Coetzee’s Booker winning tale of incidental defiance is simply written, without pretence or fuss, just like its eponymous character. And in its simplicity all the facets of life are enunciated, so blindingly obvious it is wonder we cannot all follow them. His is a simple, universal truth. We follow Michael as he bounces from one man-made atrocity to another, never contaminated by the horrors of the world around him. Although at first he struggles to live – hunting, killing, cooking, storing – he is soon worn down by the pace of life and retreats into his own, internal and spiritual life, cut off from everyone else, living as if on a different timescale, a different planet, to the other characters.

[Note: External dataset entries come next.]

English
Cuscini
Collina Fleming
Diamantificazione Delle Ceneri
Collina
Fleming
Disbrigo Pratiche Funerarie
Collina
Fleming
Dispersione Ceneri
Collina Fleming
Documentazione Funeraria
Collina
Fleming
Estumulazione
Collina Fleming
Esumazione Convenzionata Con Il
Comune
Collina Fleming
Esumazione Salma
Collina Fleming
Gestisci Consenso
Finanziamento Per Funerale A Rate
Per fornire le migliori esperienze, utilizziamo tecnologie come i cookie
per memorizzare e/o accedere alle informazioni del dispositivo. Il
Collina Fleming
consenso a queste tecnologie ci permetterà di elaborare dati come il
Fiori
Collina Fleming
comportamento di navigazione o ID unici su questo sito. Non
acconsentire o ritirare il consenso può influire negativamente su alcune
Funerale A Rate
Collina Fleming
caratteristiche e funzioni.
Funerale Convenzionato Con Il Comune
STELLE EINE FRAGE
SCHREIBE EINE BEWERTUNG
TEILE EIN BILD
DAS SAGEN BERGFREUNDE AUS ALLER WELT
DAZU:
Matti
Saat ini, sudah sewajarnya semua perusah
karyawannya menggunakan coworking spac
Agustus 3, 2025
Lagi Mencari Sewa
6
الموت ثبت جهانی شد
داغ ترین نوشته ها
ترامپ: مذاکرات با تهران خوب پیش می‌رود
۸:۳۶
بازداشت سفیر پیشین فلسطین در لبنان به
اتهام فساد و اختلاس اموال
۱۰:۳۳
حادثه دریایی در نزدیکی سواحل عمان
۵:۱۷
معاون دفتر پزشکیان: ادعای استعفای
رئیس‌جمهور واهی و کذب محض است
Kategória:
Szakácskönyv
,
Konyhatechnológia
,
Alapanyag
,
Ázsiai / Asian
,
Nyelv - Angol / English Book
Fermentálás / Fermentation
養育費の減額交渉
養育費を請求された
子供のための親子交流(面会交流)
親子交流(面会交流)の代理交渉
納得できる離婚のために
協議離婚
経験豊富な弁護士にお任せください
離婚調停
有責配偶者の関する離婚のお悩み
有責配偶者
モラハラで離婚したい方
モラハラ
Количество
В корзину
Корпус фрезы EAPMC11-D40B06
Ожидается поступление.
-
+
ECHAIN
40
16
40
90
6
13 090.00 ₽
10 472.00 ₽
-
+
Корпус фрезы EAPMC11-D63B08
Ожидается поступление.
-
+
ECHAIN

Life and Times of Michael K
is a beautiful novel. Coetzee’s impassioned tone implores sense into the world, urges the simpler things in life, the need for time and space and the importance of nature over and above the precarious structures man seeks to impose upon it. At its heart this is another of Coetzee’s paeans to South Africa, its immense, desolate land and the space it should offer. It may be set against a backdrop of apartheid civil war, but is never about divisive issues like race. Rather it honours the unique in us all, the common humanity and the uniform suffering of war. It is about the relationship between man and nature, between a gardener and his land, man-made clock time and the slowly ululating time of nature. As you read on it becomes increasingly obvious that Michael is not suited to life, that his style of simple living cannot survive in such a harsh world. He is both an intensely lovable and infuriatingly frustrating character, he has virtually no voice of his own, no inner monologue to commentate on the events he is experiencing, to make sense of his strange mind. Some may find this frustrating, and it certainly takes the emotional heart of the novel further away, just out of the readers grasp. But that is the point, what good would Michael K’s unique attitude to life be if he saw the world and talked about it and thought about it the way everyone else does. It is his refusal to take part in any aspect of common life which makes him such an enthralling character. As another reviewer writes (so coherently that I have to quote here):

“In a society in which a whole group of its citizens is accorded no value, what happens when one of them values himself even less? The answer: he becomes like a double negative; and double negatives become positives. 'The obscurest of the obscure,' as Coetzee puts it, 'so obscure as to be a prodigy.'”

Relating to Michael K is impossible, it would be like relating to God, or the Queen. Their entire plain of existence is so dramatically different as to be mind boggling. But it is beautiful just watching. And in the end it is a real delight to find such a profoundly resonant and understated final image: Michael, standing in his garden with a broken well before him, bending a tiny spoon, tying rope around it and drawing water from the earth one spoon at a time. “In that way,” he says, “one can live.”